THE HAGUE, Netherlands: Royal FloraHolland, the world’s largest global auction for cut flowers and potted plants, announced yesterday that the District Court of The Hague issued its final decision dismissing Floration Europe’s claims of patent infringement.
In the case, Floration Europe, a company specialising in cut flowers sea transportation, took Royal FloraHolland to court to argue that it is the rightful owner of a controlled atmosphere technology. This method is used for transporting cut flowers by sea with African and South American roses and chrysanthemums being dry-packed at the nursery and pre-treated with an anti-fungal agent before entering the container.The packaging is ‘breathable’ so that ethylene from the plants can escape The temperature in the container regulates between 0 and 3 degrees, allowing flowers to arrive in good condition after the sea’s container’s weeks-long voyage.
Floration Europe sued Royal FloraHolland, alleging that the auction’s storage technique for cut flowers sea transportation infringed the patent they own since 2012. Those who have followed the lawsuit may recall that Floration Europe and Royal FloraHolland last met in court on 2 March with the auction categorically denying any copyright infringement and unwilling to pay the plaintiff a cent.
The Patent Chamber of the court in The Hague ruled that there is no question of Royal FloraHolland infringing a patent concerning a method of transporting flowers in sea containers. Royal FloraHolland is pleased with this ruling.

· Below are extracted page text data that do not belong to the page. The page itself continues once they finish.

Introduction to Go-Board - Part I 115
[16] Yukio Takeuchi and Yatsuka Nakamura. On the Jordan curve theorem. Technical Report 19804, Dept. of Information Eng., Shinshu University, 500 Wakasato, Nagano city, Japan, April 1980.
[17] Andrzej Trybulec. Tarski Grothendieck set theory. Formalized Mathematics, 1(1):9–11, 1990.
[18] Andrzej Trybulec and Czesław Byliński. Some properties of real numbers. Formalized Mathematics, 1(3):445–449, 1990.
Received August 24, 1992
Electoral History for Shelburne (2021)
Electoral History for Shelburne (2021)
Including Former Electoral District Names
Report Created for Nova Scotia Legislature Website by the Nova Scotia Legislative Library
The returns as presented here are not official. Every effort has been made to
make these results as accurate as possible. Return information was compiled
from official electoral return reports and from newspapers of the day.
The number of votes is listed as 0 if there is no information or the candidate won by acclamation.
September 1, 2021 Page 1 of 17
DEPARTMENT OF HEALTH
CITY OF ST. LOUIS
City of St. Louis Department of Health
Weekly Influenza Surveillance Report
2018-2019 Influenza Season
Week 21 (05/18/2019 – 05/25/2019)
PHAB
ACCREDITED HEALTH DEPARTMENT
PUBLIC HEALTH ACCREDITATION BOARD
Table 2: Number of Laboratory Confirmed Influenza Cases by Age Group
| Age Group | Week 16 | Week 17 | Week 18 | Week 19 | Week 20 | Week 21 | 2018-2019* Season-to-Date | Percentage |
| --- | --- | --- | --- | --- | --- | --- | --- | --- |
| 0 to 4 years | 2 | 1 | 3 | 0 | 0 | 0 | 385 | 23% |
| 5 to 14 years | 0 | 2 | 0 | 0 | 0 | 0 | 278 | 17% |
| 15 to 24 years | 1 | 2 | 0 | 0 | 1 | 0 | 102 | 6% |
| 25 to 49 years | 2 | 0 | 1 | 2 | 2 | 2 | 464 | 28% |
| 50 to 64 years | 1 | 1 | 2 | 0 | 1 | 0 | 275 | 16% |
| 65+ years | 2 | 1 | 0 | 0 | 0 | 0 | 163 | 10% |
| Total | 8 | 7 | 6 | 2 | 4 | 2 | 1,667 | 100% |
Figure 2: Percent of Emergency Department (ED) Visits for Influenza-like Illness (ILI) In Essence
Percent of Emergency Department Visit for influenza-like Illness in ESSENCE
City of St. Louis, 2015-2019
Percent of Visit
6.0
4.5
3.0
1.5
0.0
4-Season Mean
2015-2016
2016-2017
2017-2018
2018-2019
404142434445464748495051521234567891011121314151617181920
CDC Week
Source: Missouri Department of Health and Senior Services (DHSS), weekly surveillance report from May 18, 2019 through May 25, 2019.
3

At the request of growers, Royal FloraHolland set up two small-scale pilots with a total of eight sea containers between Kenya and the Netherlands. This ruling allows to follow up on this in the future. Besides air freight, sea freight has become an established mode of transportation within the floriculture industry. This form of transport has been growing in recent years. The pilots are still being evaluated, both with growers and internally at Royal FloraHolland.